> _TO DO_:
I need every line from the start of the material below up to and including the line containing "(318, 137) none -> [282,171,309,183] and", restated exactly, with the pictures omitted.

▬▬▬▬▬▬

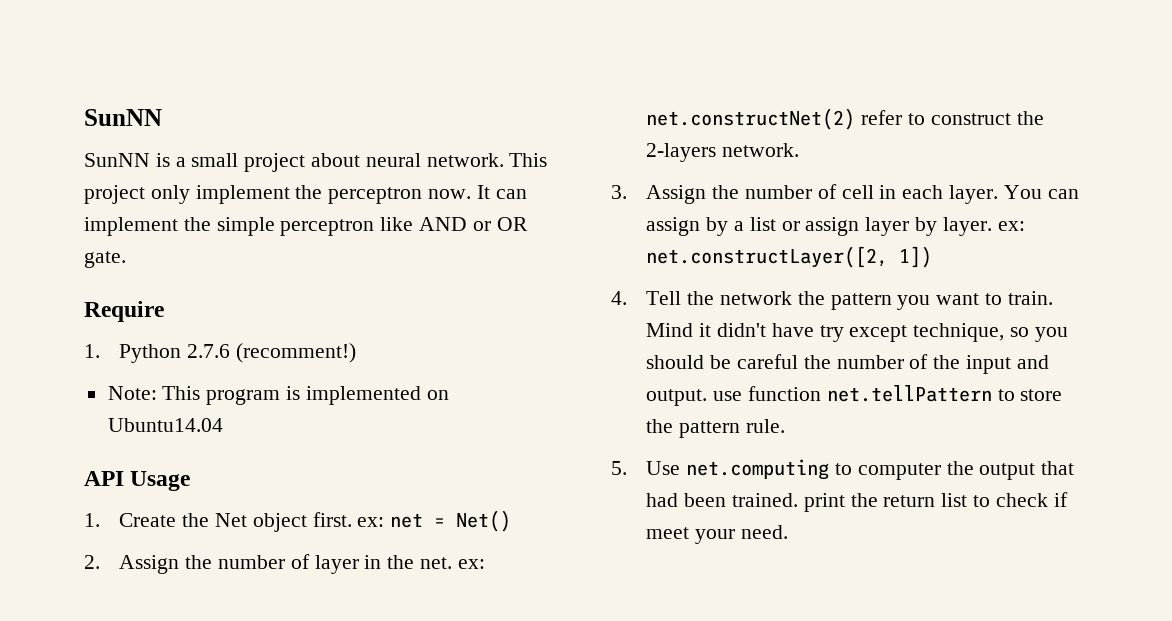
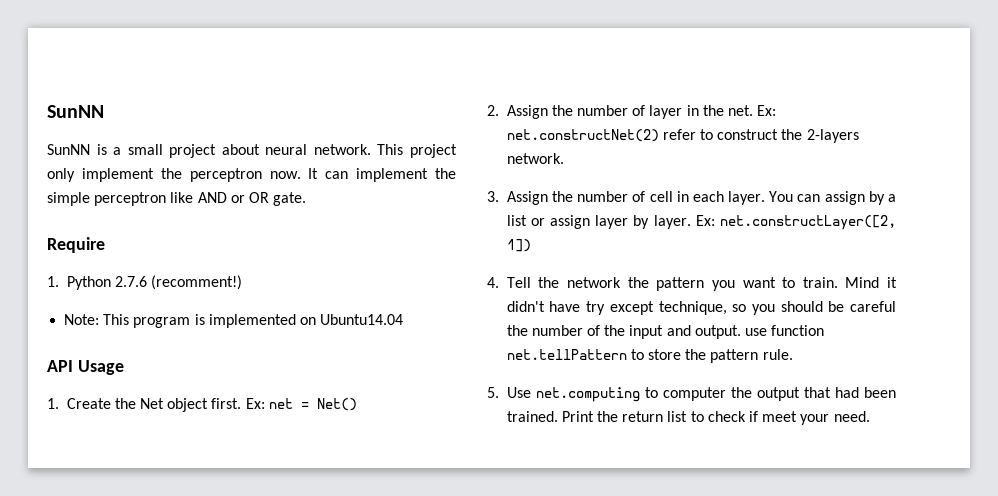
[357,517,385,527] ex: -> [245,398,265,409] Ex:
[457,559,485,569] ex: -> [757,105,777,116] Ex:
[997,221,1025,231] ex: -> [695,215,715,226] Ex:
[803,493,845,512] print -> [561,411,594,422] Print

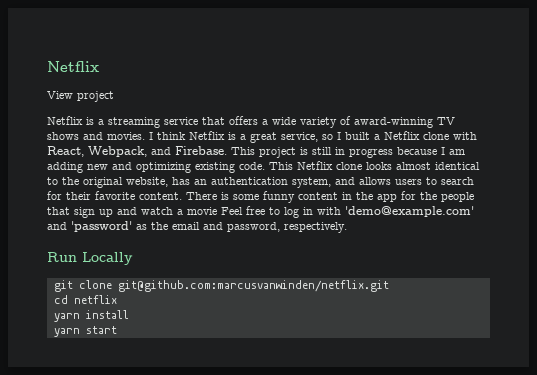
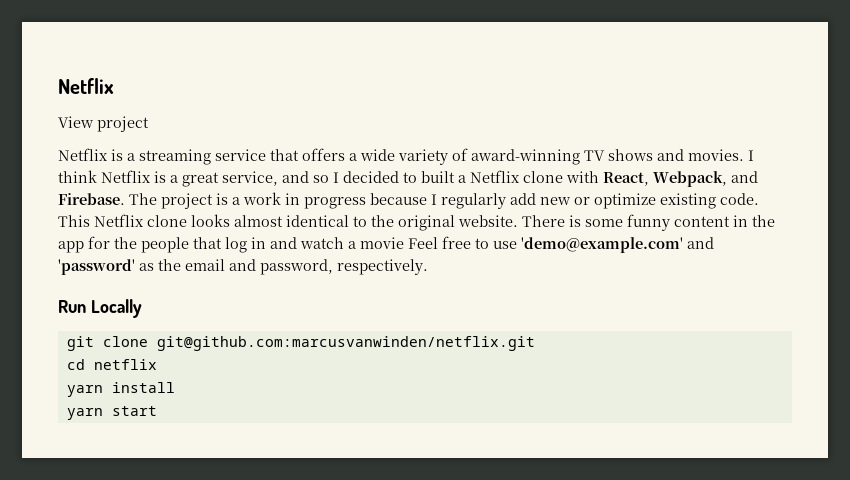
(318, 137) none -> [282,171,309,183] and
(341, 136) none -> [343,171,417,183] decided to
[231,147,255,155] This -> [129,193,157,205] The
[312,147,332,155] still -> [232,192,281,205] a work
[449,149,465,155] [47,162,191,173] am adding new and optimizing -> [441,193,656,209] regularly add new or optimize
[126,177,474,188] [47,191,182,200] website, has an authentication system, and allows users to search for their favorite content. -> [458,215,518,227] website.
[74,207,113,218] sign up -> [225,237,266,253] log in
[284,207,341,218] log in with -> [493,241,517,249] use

▬▬▬▬▬▬

> _WRITTEN RESPONSE_:
[357,517,385,527] ex: -> [245,398,265,409] Ex:
[457,559,485,569] ex: -> [757,105,777,116] Ex:
[997,221,1025,231] ex: -> [695,215,715,226] Ex:
[803,493,845,512] print -> [561,411,594,422] Print

(318, 137) none -> [282,171,309,183] and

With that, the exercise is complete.